Desmond Riley stood up. ‘Dr Ainsley, you will find your witness statement on page fifteen in the bundle in front of you.’ A pause while Ainsley found his place. ‘However, as some months have passed since you made your statement, I would like to ask you a few questions about the intervening period.’
Hugh noticed with relief that Tom seemed to have given up on the idea of writing Desmond a note. Having pulled a pad and pen out of his rucksack and written the date in large block capitals, he put the pad on the table in front of him and sat back in his seat, a fist pressed against his mouth, watching Ainsley.
‘Dr Ainsley,’ Desmond said, ‘you made your statement on the seventeenth of June of this year. In it you said you had last examined Mr Deacon one week beforehand, namely on the tenth. Have you seen Mr Deacon since that date?’
‘I have. On the ninth of October.’
‘That is . . . three weeks ago?’
‘Yes.’
‘As a result of that consultation have you had any reason to alter your opinion of Mr Deacon’s condition?’
‘No.’
‘Would you summarise your diagnosis for the court, please?’
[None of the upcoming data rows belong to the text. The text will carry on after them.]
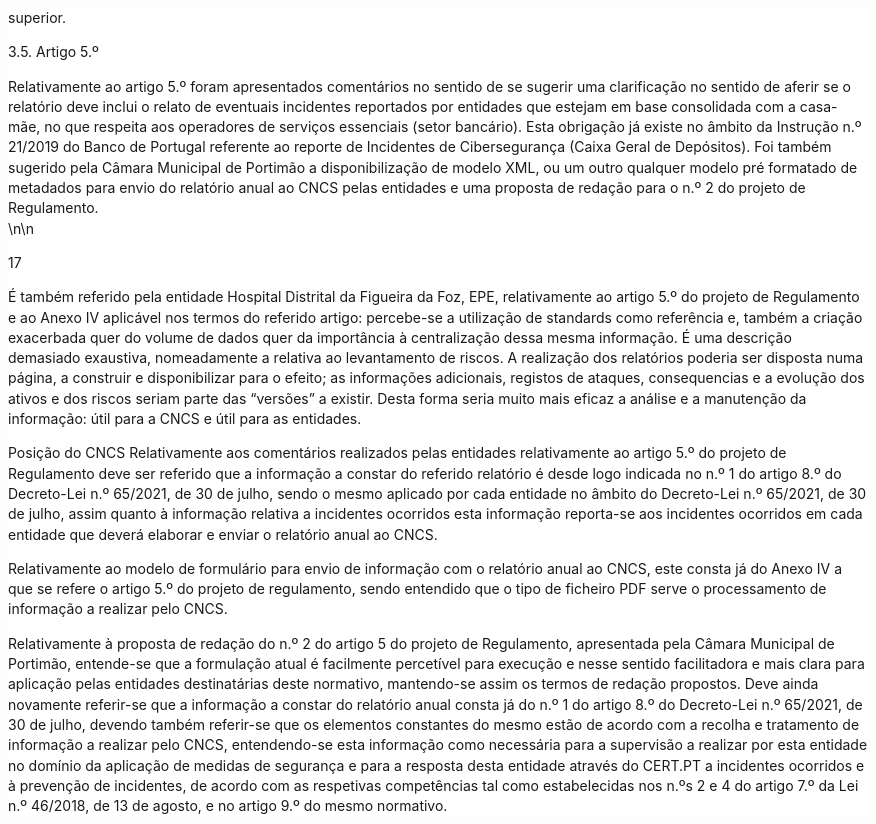 superior. 
 
 
 
3.5. 
Artigo 5.º 
 
Relativamente ao artigo 5.º foram apresentados comentários no sentido de se sugerir 
uma clarificação no sentido de aferir se o relatório deve inclui o relato de eventuais 
incidentes reportados por entidades que estejam em base consolidada com a casa-mãe, 
no que respeita aos operadores de serviços essenciais (setor bancário). Esta obrigação 
já existe no âmbito da Instrução n.º 21/2019 do Banco de Portugal referente ao reporte 
de Incidentes de Cibersegurança (Caixa Geral de Depósitos). 
Foi também sugerido pela Câmara Municipal de Portimão a disponibilização de modelo 
XML, ou um outro qualquer modelo pré formatado de metadados para envio do relatório 
anual ao CNCS pelas entidades e uma proposta de redação para o n.º 2 do projeto de 
Regulamento.  
\n\n 
 
17 
 
É também referido pela entidade Hospital Distrital da Figueira da Foz, EPE, 
relativamente ao artigo 5.º do projeto de Regulamento e ao Anexo IV aplicável nos 
termos do referido artigo: percebe-se a utilização de standards como referência e, 
também a criação exacerbada quer do volume de dados quer da importância à 
centralização dessa mesma informação.  É uma descrição demasiado exaustiva, 
nomeadamente a relativa ao levantamento de riscos. A realização dos relatórios poderia 
ser disposta numa página, a construir e disponibilizar para o efeito; as informações 
adicionais, registos de ataques, consequencias e a evolução dos ativos e dos riscos 
seriam parte das “versões” a existir. Desta forma seria muito mais eficaz a análise e a 
manutenção da informação: útil para a CNCS e útil para as entidades. 
 
Posição do CNCS 
Relativamente aos comentários realizados pelas entidades relativamente ao artigo 5.º 
do projeto de Regulamento deve ser referido que a informação a constar do referido 
relatório é desde logo indicada no n.º 1 do artigo 8.º do Decreto-Lei n.º 65/2021, de 30 
de julho, sendo o mesmo aplicado por cada entidade no âmbito do Decreto-Lei n.º 
65/2021, de 30 de julho, assim quanto à informação relativa a incidentes ocorridos esta 
informação reporta-se aos incidentes ocorridos em cada entidade que deverá elaborar 
e enviar o relatório anual ao CNCS.  
 
Relativamente ao modelo de formulário para envio de informação com o relatório anual 
ao CNCS, este consta já do Anexo IV a que se refere o artigo 5.º do projeto de 
regulamento, sendo entendido que o tipo de ficheiro PDF serve o processamento de 
informação a realizar pelo CNCS. 
 
Relativamente à proposta de redação do n.º 2 do artigo 5 do projeto de Regulamento, 
apresentada pela Câmara Municipal de Portimão, entende-se que a formulação atual é 
facilmente percetível para execução e nesse sentido facilitadora e mais clara para 
aplicação pelas entidades destinatárias deste normativo, mantendo-se assim os termos 
de redação propostos. 
Deve ainda novamente referir-se que a informação a constar do relatório anual consta 
já do n.º 1 do artigo 8.º do Decreto-Lei n.º 65/2021, de 30 de julho, devendo também 
referir-se que os elementos constantes do mesmo estão de acordo com a recolha e 
tratamento de informação a realizar pelo CNCS, entendendo-se esta informação como 
necessária para a supervisão a realizar por esta entidade no domínio da aplicação de 
medidas de segurança e para a resposta desta entidade através do CERT.PT a 
incidentes ocorridos e à prevenção de incidentes, de acordo com as respetivas 
competências tal como estabelecidas nos n.ºs 2 e 4 do artigo 7.º da Lei n.º 46/2018, de 
13 de agosto, e no artigo 9.º do mesmo normativo.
‘In my opinion Tom Deacon is suffering from PTSD – post-traumatic stress disorder.’
‘And has the seriousness of his condition changed, in your opinion?’
‘No. I would say it has remained the same.’
‘Which is?’
‘Severe.’
‘And his symptoms – are they the same?’
‘Essentially, yes. I found he was still suffering vivid flashbacks of his daughter’s death, sometimes as often as once an hour, as well as debilitating panic attacks, insomnia, nightmares, acute anxiety, headaches a
nd a fear of strangers which amounted to paranoia.’
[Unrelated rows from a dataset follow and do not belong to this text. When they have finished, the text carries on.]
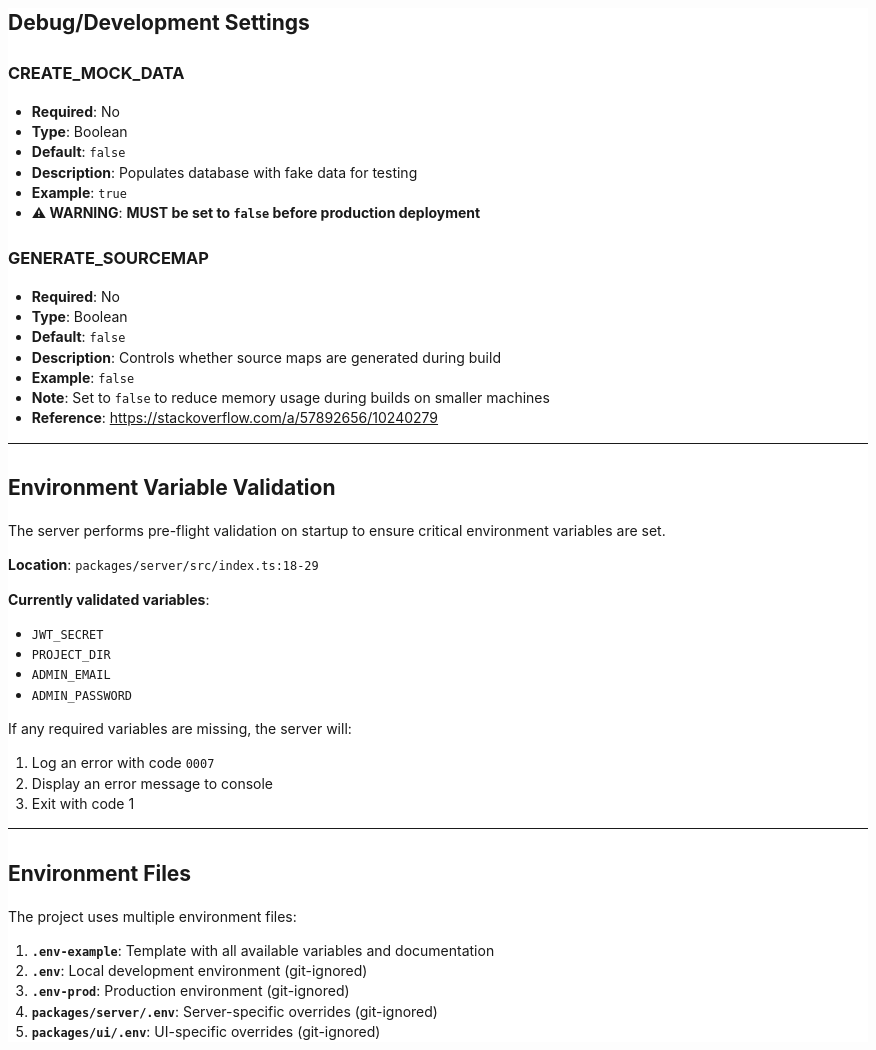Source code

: 
## Debug/Development Settings

### CREATE_MOCK_DATA
- **Required**: No
- **Type**: Boolean
- **Default**: `false`
- **Description**: Populates database with fake data for testing
- **Example**: `true`
- **⚠️ WARNING**: **MUST be set to `false` before production deployment**

### GENERATE_SOURCEMAP
- **Required**: No
- **Type**: Boolean
- **Default**: `false`
- **Description**: Controls whether source maps are generated during build
- **Example**: `false`
- **Note**: Set to `false` to reduce memory usage during builds on smaller machines
- **Reference**: https://stackoverflow.com/a/57892656/10240279

---

## Environment Variable Validation

The server performs pre-flight validation on startup to ensure critical environment variables are set.

**Location**: `packages/server/src/index.ts:18-29`

**Currently validated variables**:
- `JWT_SECRET`
- `PROJECT_DIR`
- `ADMIN_EMAIL`
- `ADMIN_PASSWORD`

If any required variables are missing, the server will:
1. Log an error with code `0007`
2. Display an error message to console
3. Exit with code 1

---

## Environment Files

The project uses multiple environment files:

1. **`.env-example`**: Template with all available variables and documentation
2. **`.env`**: Local development environment (git-ignored)
3. **`.env-prod`**: Production environment (git-ignored)
4. **`packages/server/.env`**: Server-specific overrides (git-ignored)
5. **`packages/ui/.env`**: UI-specific overrides (git-ignored)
‘And during this period had any of these symptoms altered in severity?’
‘Well, some had got a bit worse – the flashbacks, for example, while some had improved a little – the insomnia. But fluctuating symptoms are to be expected in this sort of case.’
‘And these symptoms had persisted despite continued medication?’
‘Correct.’
Desmond turned the pages of his notes. ‘Dr Ainsley, in your statement you say that Mr Deacon didn’t appear to have suffered any adverse effects from his army service. Would you say that is still the case?’
‘Yes.’
‘No indication that he contracted any sort of stress-related illness as a result of his service?’
‘None.’
‘How have you come to that opinion?’
‘For one thing, Mr Deacon himself doesn’t see his army service as a problem. He never even thinks about the Bosnian War until something reminds him – a news item, or a film. Or when he hears a sudden noise – a firework or a motorbike backfiring. For another thing, he shows no signs of anxiety or distress or memory-avoidance when asked about it.’
‘Is it possible that his experiences in the conflict could be having a subconscious effect on him?’
‘You mean, in a damaging sense?’
‘Yes.’
‘I would say, unlikely. No, in my judgement Tom Deacon seems to have dealt with his war experiences in a mature, healthy way.’
At Hugh’s side Tom gave an emphatic nod.
‘And the trauma of watching his daughter die – that couldn’t have activated a long-delayed traumatic response to his war experiences?’
‘Extremely unlikely, in my opinion. Because, as I’ve said, there’s no indication of any trauma from that time.’
Desmond found another place in his notes, whose edges supported a rainbow of Post-it stickers. ‘Dr Ainsley, in the period between June and October did your prognosis of Mr Deacon’s condition change at all?’